Field Marshal Erhard Milch and Major von Kornatzki proposed the formation of a squadron of special “elite storm fighters.” There task would be to attack fleets of US planes head-on, ramming a bomber and destroying that bomber and possibly ohers.

Sounds like the baka bomb? In this case, there is one crucial difference; the Nazi plan allowed for the pilot to eject from the craft before it hit another plane. Thus, this was not a kamikaze type of attack, although other details matched the concepts used later by the Japanese.

The FZG-76 is another term for the V-1. They could go up to 400 mph and were made of cheap materials. The idea of a manned version would involved ones that would be catapulted into the air for takeoff, much as the Japanese planned for the baka bombs if Japan itself was invaded, or they could be carried aloft by bombers. This, again, would have resembled the Japanese baka bomb being carried by a Betty-type bomber.

The concept of manned V-1s was actually tested out. The first five test pilots crashed; the sixth one, a woman, solved the problem that caused the first five crashes. She flew her craft for twenty minutes and then landed.

In June of 1944 the program was put into full test mode, with various forms of the bomb craft being tested. A craft was readied for flight tests. The testers figured that the explosion would destroy the rammed plane and any planes with 1,000 yards of that one.

Some 175 of the craft (the Reichenberg IV) were completed, but, for some unknown reason, the entire program was dropped.

The article doesn't speculate on how effective these modified manned V-1s would have been.
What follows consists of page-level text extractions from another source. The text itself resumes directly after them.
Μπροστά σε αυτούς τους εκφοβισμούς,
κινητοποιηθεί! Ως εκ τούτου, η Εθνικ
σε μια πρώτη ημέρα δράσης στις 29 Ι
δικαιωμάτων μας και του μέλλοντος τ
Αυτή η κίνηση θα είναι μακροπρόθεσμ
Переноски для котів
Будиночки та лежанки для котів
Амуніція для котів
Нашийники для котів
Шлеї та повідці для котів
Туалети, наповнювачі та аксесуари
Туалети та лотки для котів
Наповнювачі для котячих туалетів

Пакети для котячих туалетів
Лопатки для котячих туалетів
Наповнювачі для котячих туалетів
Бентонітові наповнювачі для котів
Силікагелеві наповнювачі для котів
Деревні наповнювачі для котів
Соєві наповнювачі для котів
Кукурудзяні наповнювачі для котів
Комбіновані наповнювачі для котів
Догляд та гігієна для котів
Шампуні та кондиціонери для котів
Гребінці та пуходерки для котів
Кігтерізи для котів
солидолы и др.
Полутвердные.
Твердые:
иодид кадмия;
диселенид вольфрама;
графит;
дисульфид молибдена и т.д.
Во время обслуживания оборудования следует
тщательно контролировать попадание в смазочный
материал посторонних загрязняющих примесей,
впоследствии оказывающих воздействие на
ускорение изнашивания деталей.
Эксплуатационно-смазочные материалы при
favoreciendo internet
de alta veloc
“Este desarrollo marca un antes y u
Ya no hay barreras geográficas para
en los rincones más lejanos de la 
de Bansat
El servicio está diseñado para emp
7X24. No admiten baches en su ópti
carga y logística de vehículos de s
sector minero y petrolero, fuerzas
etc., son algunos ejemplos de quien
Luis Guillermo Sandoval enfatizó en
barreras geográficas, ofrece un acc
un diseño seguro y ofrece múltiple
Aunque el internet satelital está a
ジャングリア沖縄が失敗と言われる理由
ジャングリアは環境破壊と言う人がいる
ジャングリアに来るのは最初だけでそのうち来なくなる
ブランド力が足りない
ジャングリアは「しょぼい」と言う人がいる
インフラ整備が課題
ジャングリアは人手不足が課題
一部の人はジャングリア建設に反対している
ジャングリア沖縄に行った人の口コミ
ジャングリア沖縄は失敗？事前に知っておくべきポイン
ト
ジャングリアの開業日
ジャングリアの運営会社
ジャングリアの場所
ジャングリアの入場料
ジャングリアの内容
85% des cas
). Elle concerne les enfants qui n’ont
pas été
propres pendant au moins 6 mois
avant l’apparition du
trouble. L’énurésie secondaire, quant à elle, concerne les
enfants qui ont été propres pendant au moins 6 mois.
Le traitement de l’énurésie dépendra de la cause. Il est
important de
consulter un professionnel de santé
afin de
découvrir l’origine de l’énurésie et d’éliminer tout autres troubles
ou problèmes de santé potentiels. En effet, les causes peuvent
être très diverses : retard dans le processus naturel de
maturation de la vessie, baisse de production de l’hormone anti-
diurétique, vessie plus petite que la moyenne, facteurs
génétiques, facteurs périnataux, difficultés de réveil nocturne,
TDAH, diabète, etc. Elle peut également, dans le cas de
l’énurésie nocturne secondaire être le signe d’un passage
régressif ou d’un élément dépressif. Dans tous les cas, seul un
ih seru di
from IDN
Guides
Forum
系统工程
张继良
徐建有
I think they might have had the same problem the baka bombs did, and that was the bomber that would carry them was the weak link; shoot that down, and the baka bomb was useless. That happened numerous times in the Pacific theater.

Still, it had a range of over 200 miles, so it's possible a bunch of them could be launched at the same time from a good distance away from an attacking bomber fleet. It would definitely have had a psychological impact on the pilots of the attacking planes. Why is was not used is a mystery, especially since it was cheap to build and, at least in theory, would have left the pilots alive.